The irony of this age of the digital economy must be a phrase pinned to a closed shop announcing: Exciting retailer coming soon.
In the past six months the Australian retailing world has taken a pasting. Peer into a departmental store, fashion boutiques and youll see bored shop assistants keeping busy.
You might call it a retail recession but it isn't really; Savvy consumers are still buying, but online. In the past few months two book chains have fallen by the wayside. Their premises will be replaced either by an eatery or cafe. Chomp, chomp! Slurp, Slurp. You can't buy your next flat white online. No, but they're working on it.
In the past two months, Canberra's reputation as a city of bookshops has taken a hammering with the closure of the Angus & Robertson chain and Borders. The latter has been no more than a decade. Apart from the employee's who lost their jobs there has been no great regret at their passing. Is that how it is?
Former Treasury secretary Ken Henry once drolly said hundreds of jobs are destroyed and created every day. Even Joe Schumpeter, the economist who told us about the economic and entrepreneurial forces that made for creative destruction had pangs of regret about the loss of the old forms of business life. Some bookshops still remain but have seen no spike in sales since the closure of two major book chains.

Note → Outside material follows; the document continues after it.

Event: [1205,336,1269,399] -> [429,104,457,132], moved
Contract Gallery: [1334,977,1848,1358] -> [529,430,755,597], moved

A soaring dollar and the impetus it gives to online purchasing means that they live a penurious life. It was only a few years ago people were being enticed to use their super and invest in a bookshop franchise. There is something, though, about bookshops that we should value as pure heritage. Its the smell of print and paper, their quaintness and quietness, the joy of finding a new book as one browses the shelves and watching fellow bibliophiles.
Stanley Baldwin, the former British prime minster got high sniffing books. Old volumes have that musty smell of history. A whole academic discipline makes it its business to trawl through the personal libraries of great economists and scrutinise any annotated comment on book margins.
Can one associate the disappearance of bookshops in a place as evidence of cultural despair? The worlds greatest economist certainly thought so. John Maynard Keynes once gave a radio address on his love affair with books and bookshops. The reader, Keynes advised, should approach books "with all his senses; he should know their touch and their smell. He should learn how to take them in his hands, rustle their pages and reach in a few seconds a first intuitive impression of what they contain. He should, in the course of time, have touched many thousands, at least 10 times as many as he really reads. He should cast an eye over books as a shepherd over sheep ... He should live with more books than he reads, with a penumbra of unread pages, of which he knows the general character and content, fluttering round him. This is the purpose of libraries ...
"It is also the purpose of good bookshops, both new and secondhand, of which there are still some, and would that there were more. A bookshop is not like a railway booking-office which one approaches knowing what one wants. One should enter it vaguely, almost in a dream, and allow what is there freely to attract and influence the eye.
"To walk the rounds of the bookshops, dipping in as curiosity dictates, should be an afternoons entertainment. Feel no shyness or compunction in taking it. Bookshops exist to provide it; and the booksellers welcome it, knowing how it will end."
What would Keynes make, I wonder, about the ebook, the Kobo reader and the electronic bookshelf? Today many bookshop owners have indeed a dread about how it will end but are fighting against the market trends and a prophecy by a cabinet minster that they will all be defunct within five years.
Canberra has too many literary festivals, and a great bank of intelligentsia, to let the local book trade simply curl up and die. Get out and support your local bookseller!